Business jet sectors so far this year are down eight per cent compared to last year but five per cent above 2019. Excluding Russia, the YTD trend is five per cent behind last year but eight per cent ahead of 2019. 65 per cent of business jet flights this year have been less than 90 minutes in duration; sectors under 90 minutes are down four per cent compared to last year but five per cent ahead of 2019. Ultra-long haul flights of 12 hours or more are up 12 per cent compared to YTD 2022 and show triple digit growth compared to 2019.

YTD the top markets are seeing declines compared to last year. Business jet departures from airports in France, the busiest market in Europe, are eight per cent behind last year. UK business jet departures are down six per cent versus Q1 2022. Germany has seen sectors fall four per cent behind for the same period, which takes activity seven per cent down on Q1 2019. Departures from Russia are down 63 per cent compared to last year and 62 per cent down compared to 2019.

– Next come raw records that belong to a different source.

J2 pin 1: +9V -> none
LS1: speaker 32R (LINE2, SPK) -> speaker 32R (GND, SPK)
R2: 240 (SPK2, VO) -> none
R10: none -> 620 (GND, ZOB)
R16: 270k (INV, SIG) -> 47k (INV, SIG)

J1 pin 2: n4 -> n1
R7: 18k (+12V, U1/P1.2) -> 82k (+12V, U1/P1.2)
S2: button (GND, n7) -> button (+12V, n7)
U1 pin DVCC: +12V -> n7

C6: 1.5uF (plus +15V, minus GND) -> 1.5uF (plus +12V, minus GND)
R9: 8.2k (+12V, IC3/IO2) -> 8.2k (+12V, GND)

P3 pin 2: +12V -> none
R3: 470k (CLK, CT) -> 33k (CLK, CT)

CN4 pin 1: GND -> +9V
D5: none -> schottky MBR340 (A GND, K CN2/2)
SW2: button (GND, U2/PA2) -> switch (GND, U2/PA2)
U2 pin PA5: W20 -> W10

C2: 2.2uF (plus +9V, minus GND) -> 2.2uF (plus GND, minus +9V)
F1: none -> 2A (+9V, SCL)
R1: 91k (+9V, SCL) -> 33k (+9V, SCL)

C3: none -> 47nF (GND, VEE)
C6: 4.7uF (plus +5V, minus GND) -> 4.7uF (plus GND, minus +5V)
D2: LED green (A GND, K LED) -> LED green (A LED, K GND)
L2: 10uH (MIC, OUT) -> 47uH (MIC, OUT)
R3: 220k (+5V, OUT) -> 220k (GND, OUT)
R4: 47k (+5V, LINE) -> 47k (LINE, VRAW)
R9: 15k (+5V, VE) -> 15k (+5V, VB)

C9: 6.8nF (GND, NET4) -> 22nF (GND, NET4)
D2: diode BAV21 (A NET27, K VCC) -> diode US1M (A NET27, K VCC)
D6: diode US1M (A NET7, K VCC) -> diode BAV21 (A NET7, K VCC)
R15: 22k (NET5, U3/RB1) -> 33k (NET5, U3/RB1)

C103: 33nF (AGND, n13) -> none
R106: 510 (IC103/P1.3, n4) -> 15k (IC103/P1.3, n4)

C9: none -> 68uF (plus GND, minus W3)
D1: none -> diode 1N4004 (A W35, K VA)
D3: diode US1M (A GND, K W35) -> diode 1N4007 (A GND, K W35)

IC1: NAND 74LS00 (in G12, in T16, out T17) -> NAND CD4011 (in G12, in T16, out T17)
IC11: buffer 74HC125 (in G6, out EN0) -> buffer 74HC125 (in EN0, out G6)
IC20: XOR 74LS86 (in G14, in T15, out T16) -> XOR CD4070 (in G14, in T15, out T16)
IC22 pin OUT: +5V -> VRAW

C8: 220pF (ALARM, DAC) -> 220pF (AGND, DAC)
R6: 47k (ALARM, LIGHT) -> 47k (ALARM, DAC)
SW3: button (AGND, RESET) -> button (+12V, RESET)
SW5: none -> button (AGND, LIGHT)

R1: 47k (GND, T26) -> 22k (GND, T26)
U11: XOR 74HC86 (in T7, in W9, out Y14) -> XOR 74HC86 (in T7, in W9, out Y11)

In week 12 of 2023, March 20 through March 26 , activity in Africa was down nine per cent compared with the same dates last year, with Asia up three per cent, Middle East down 13 per cent and South America up 20 per cent.

In the rest of world region there have been just under 64,000 business jet sectors so far this year, which represents an increase of 21 per cent over 2022 and 78 per cent more than 2019. Brazil is the busiest market, with sectors 17 per cent ahead of last year and triple digit growth compared to 2019. India, United Arab Emirates and Argentina are also experiencing triple digit growth compared to 2019. In contrast, tracked business jet activity in China is down four per cent compared to 2019.

WingX managing director Richard Koe says: “The first quarter of 2023 has shown a modest cooling compared to record-breaking Q1 2022, although the sharper decline in the US charter market has eroded a substantial amount of the gains compared to pre-pandemic 2019. European business jet gains compared to 2019 have narrowed to five per cent. There is still some record-breaking growth in large-cabin, long-sector flying. Business jet activity in the UAE has more than doubled versus Q1 2019.”